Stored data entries
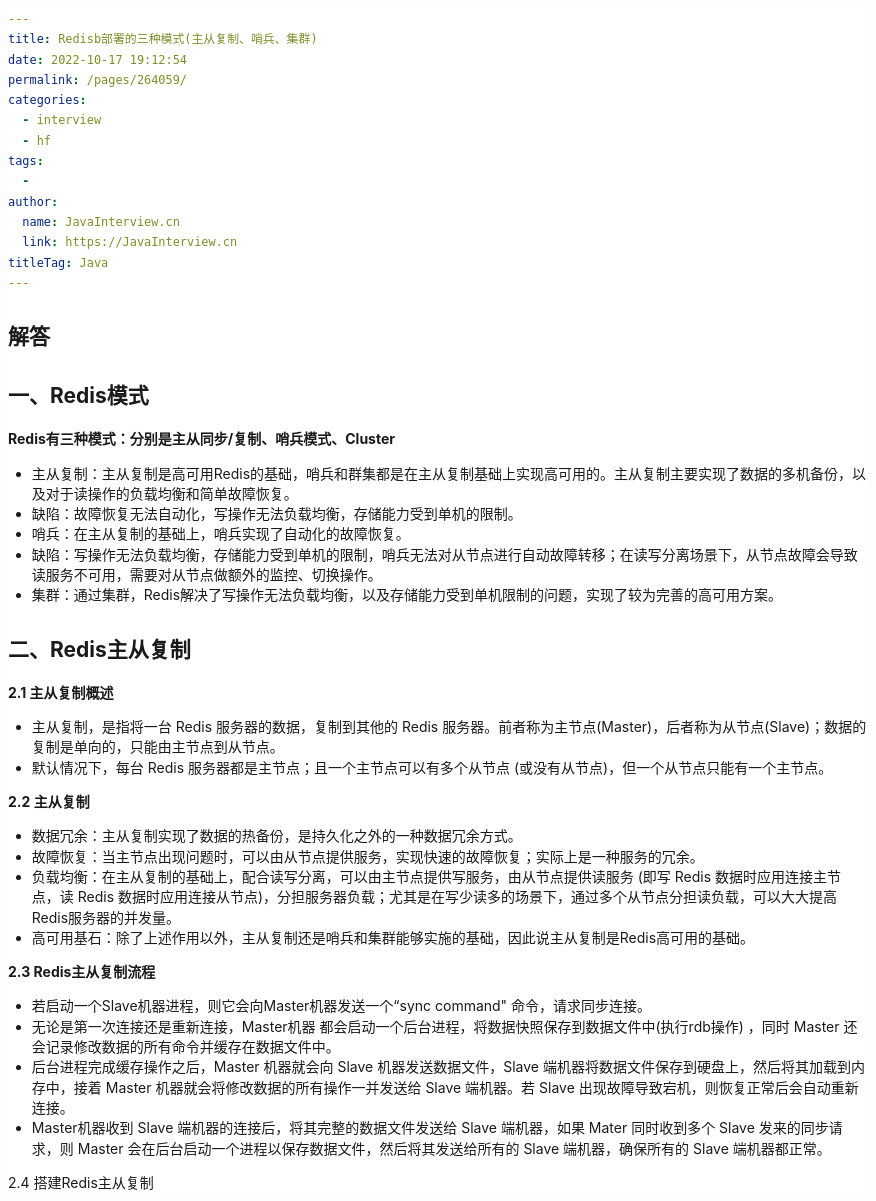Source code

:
 ```yaml
---
title: Redisb部署的三种模式(主从复制、哨兵、集群)
date: 2022-10-17 19:12:54
permalink: /pages/264059/
categories:
  - interview
  - hf
tags:
  - 
author: 
  name: JavaInterview.cn
  link: https://JavaInterview.cn
titleTag: Java
---
```


## 解答

## 一、Redis模式
**Redis有三种模式：分别是主从同步/复制、哨兵模式、Cluster**

- 主从复制：主从复制是高可用Redis的基础，哨兵和群集都是在主从复制基础上实现高可用的。主从复制主要实现了数据的多机备份，以及对于读操作的负载均衡和简单故障恢复。
- 缺陷：故障恢复无法自动化，写操作无法负载均衡，存储能力受到单机的限制。
- 哨兵：在主从复制的基础上，哨兵实现了自动化的故障恢复。
- 缺陷：写操作无法负载均衡，存储能力受到单机的限制，哨兵无法对从节点进行自动故障转移；在读写分离场景下，从节点故障会导致读服务不可用，需要对从节点做额外的监控、切换操作。
- 集群：通过集群，Redis解决了写操作无法负载均衡，以及存储能力受到单机限制的问题，实现了较为完善的高可用方案。
## 二、Redis主从复制
**2.1 主从复制概述**

- 主从复制，是指将一台 Redis 服务器的数据，复制到其他的 Redis 服务器。前者称为主节点(Master)，后者称为从节点(Slave)；数据的复制是单向的，只能由主节点到从节点。
- 默认情况下，每台 Redis 服务器都是主节点；且一个主节点可以有多个从节点 (或没有从节点)，但一个从节点只能有一个主节点。

**2.2 主从复制**

- 数据冗余：主从复制实现了数据的热备份，是持久化之外的一种数据冗余方式。
- 故障恢复：当主节点出现问题时，可以由从节点提供服务，实现快速的故障恢复；实际上是一种服务的冗余。
- 负载均衡：在主从复制的基础上，配合读写分离，可以由主节点提供写服务，由从节点提供读服务 (即写 Redis 数据时应用连接主节点，读 Redis 数据时应用连接从节点)，分担服务器负载；尤其是在写少读多的场景下，通过多个从节点分担读负载，可以大大提高Redis服务器的并发量。
- 高可用基石：除了上述作用以外，主从复制还是哨兵和集群能够实施的基础，因此说主从复制是Redis高可用的基础。

**2.3 Redis主从复制流程**

- 若启动一个Slave机器进程，则它会向Master机器发送一个“sync command" 命令，请求同步连接。
- 无论是第一次连接还是重新连接，Master机器 都会启动一个后台进程，将数据快照保存到数据文件中(执行rdb操作) ，同时 Master 还会记录修改数据的所有命令并缓存在数据文件中。
- 后台进程完成缓存操作之后，Master 机器就会向 Slave 机器发送数据文件，Slave 端机器将数据文件保存到硬盘上，然后将其加载到内存中，接着 Master 机器就会将修改数据的所有操作一并发送给 Slave 端机器。若 Slave 出现故障导致宕机，则恢复正常后会自动重新连接。
- Master机器收到 Slave 端机器的连接后，将其完整的数据文件发送给 Slave 端机器，如果 Mater 同时收到多个 Slave 发来的同步请求，则 Master 会在后台启动一个进程以保存数据文件，然后将其发送给所有的 Slave 端机器，确保所有的 Slave 端机器都正常。

2.4 搭建Redis主从复制
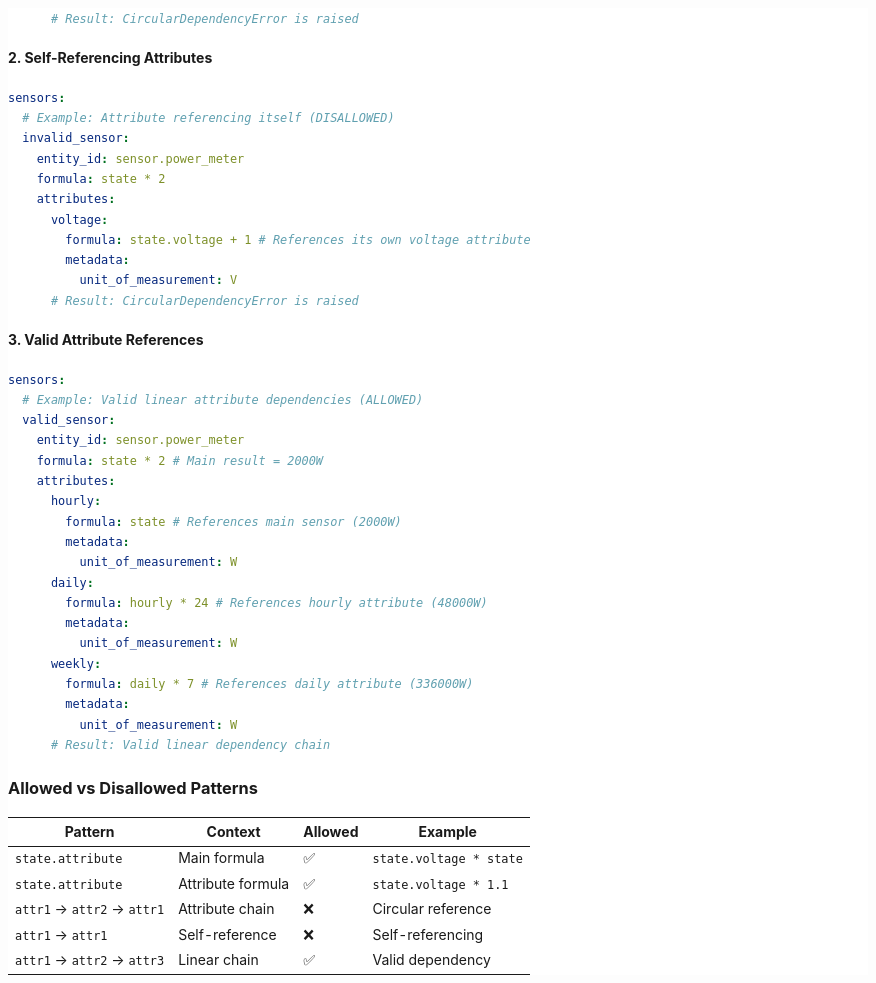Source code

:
 ```yaml
      # Result: CircularDependencyError is raised
```

#### 2. Self-Referencing Attributes

```yaml
sensors:
  # Example: Attribute referencing itself (DISALLOWED)
  invalid_sensor:
    entity_id: sensor.power_meter
    formula: state * 2
    attributes:
      voltage:
        formula: state.voltage + 1 # References its own voltage attribute
        metadata:
          unit_of_measurement: V
      # Result: CircularDependencyError is raised
```

#### 3. Valid Attribute References

```yaml
sensors:
  # Example: Valid linear attribute dependencies (ALLOWED)
  valid_sensor:
    entity_id: sensor.power_meter
    formula: state * 2 # Main result = 2000W
    attributes:
      hourly:
        formula: state # References main sensor (2000W)
        metadata:
          unit_of_measurement: W
      daily:
        formula: hourly * 24 # References hourly attribute (48000W)
        metadata:
          unit_of_measurement: W
      weekly:
        formula: daily * 7 # References daily attribute (336000W)
        metadata:
          unit_of_measurement: W
      # Result: Valid linear dependency chain
```

### Allowed vs Disallowed Patterns

| Pattern                     | Context           | Allowed | Example                 |
| --------------------------- | ----------------- | ------- | ----------------------- |
| `state.attribute`           | Main formula      | ✅      | `state.voltage * state` |
| `state.attribute`           | Attribute formula | ✅      | `state.voltage * 1.1`   |
| `attr1` → `attr2` → `attr1` | Attribute chain   | ❌      | Circular reference      |
| `attr1` → `attr1`           | Self-reference    | ❌      | Self-referencing        |
| `attr1` → `attr2` → `attr3` | Linear chain      | ✅      | Valid dependency        |
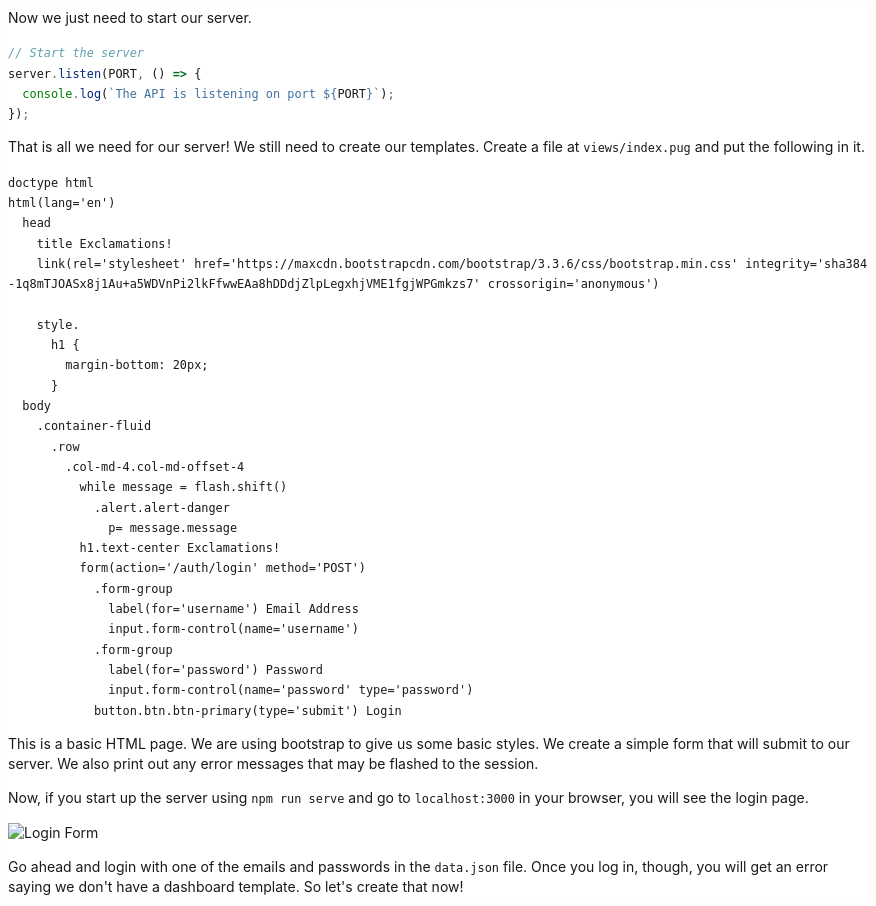 Now we just need to start our server.

```javascript
// Start the server
server.listen(PORT, () => {
  console.log(`The API is listening on port ${PORT}`);
});
```

That is all we need for our server! We still need to create our templates.  Create a file at `views/index.pug` and put the following in it.

```
doctype html
html(lang='en')
  head
    title Exclamations!
    link(rel='stylesheet' href='https://maxcdn.bootstrapcdn.com/bootstrap/3.3.6/css/bootstrap.min.css' integrity='sha384-1q8mTJOASx8j1Au+a5WDVnPi2lkFfwwEAa8hDDdjZlpLegxhjVME1fgjWPGmkzs7' crossorigin='anonymous')

    style.
      h1 {
        margin-bottom: 20px;
      }
  body
    .container-fluid
      .row
        .col-md-4.col-md-offset-4
          while message = flash.shift()
            .alert.alert-danger
              p= message.message
          h1.text-center Exclamations!
          form(action='/auth/login' method='POST')
            .form-group
              label(for='username') Email Address
              input.form-control(name='username')
            .form-group
              label(for='password') Password
              input.form-control(name='password' type='password')
            button.btn.btn-primary(type='submit') Login
```

This is a basic HTML page. We are using bootstrap to give us some basic styles. We create a simple form that will submit to our server. We also print out any error messages that may be flashed to the session.

Now, if you start up the server using `npm run serve` and go to `localhost:3000` in your browser, you will see the login page.

![Login Form](https://cdn.auth0.com/blog/vuejs2/login_form.png)

Go ahead and login with one of the emails and passwords in the `data.json` file. Once you log in, though, you will get an error saying we don't have a dashboard template. So let's create that now!
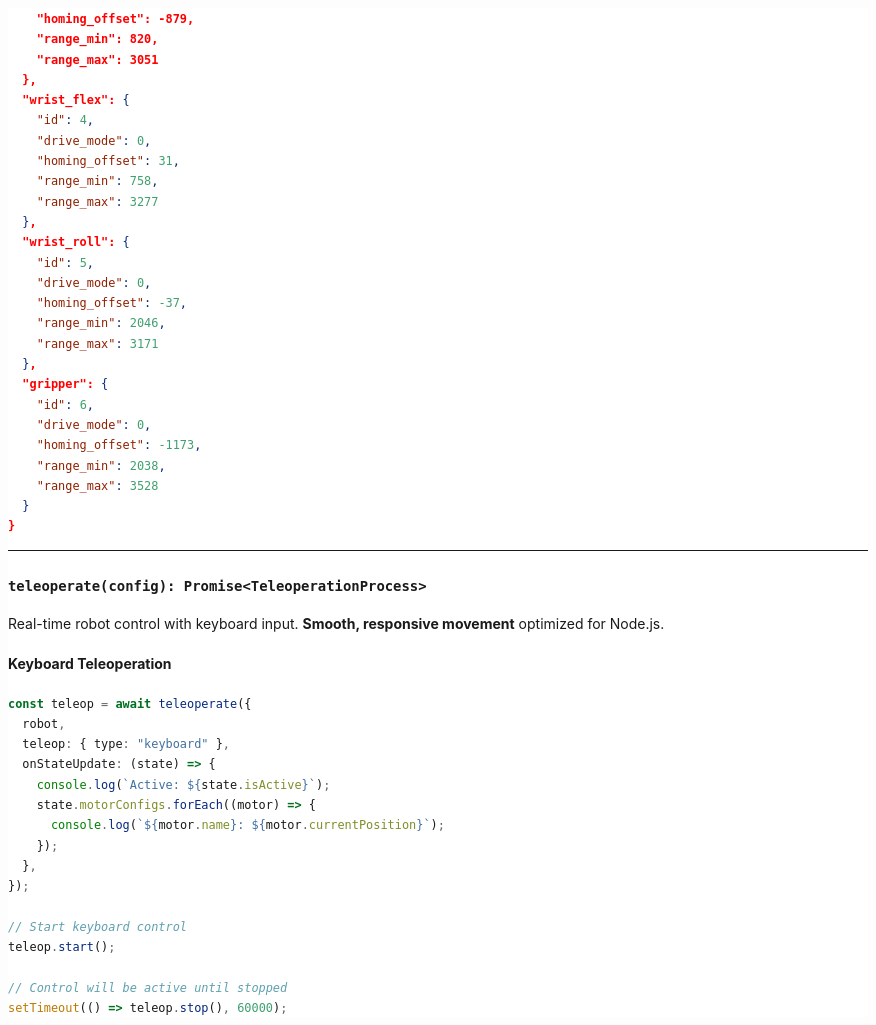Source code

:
 ```json
    "homing_offset": -879,
    "range_min": 820,
    "range_max": 3051
  },
  "wrist_flex": {
    "id": 4,
    "drive_mode": 0,
    "homing_offset": 31,
    "range_min": 758,
    "range_max": 3277
  },
  "wrist_roll": {
    "id": 5,
    "drive_mode": 0,
    "homing_offset": -37,
    "range_min": 2046,
    "range_max": 3171
  },
  "gripper": {
    "id": 6,
    "drive_mode": 0,
    "homing_offset": -1173,
    "range_min": 2038,
    "range_max": 3528
  }
}
```

---

### `teleoperate(config): Promise<TeleoperationProcess>`

Real-time robot control with keyboard input. **Smooth, responsive movement** optimized for Node.js.

#### Keyboard Teleoperation

```typescript
const teleop = await teleoperate({
  robot,
  teleop: { type: "keyboard" },
  onStateUpdate: (state) => {
    console.log(`Active: ${state.isActive}`);
    state.motorConfigs.forEach((motor) => {
      console.log(`${motor.name}: ${motor.currentPosition}`);
    });
  },
});

// Start keyboard control
teleop.start();

// Control will be active until stopped
setTimeout(() => teleop.stop(), 60000);
```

### Goal of the exercise:
Find the lines in the entries above where "with" occurs, and copy each of them.

### Answer space:
Go ahead and login with one of the emails and passwords in the `data.json` file. Once you log in, though, you will get an error saying we don't have a dashboard template. So let's create that now!
Real-time robot control with keyboard input. **Smooth, responsive movement** optimized for Node.js.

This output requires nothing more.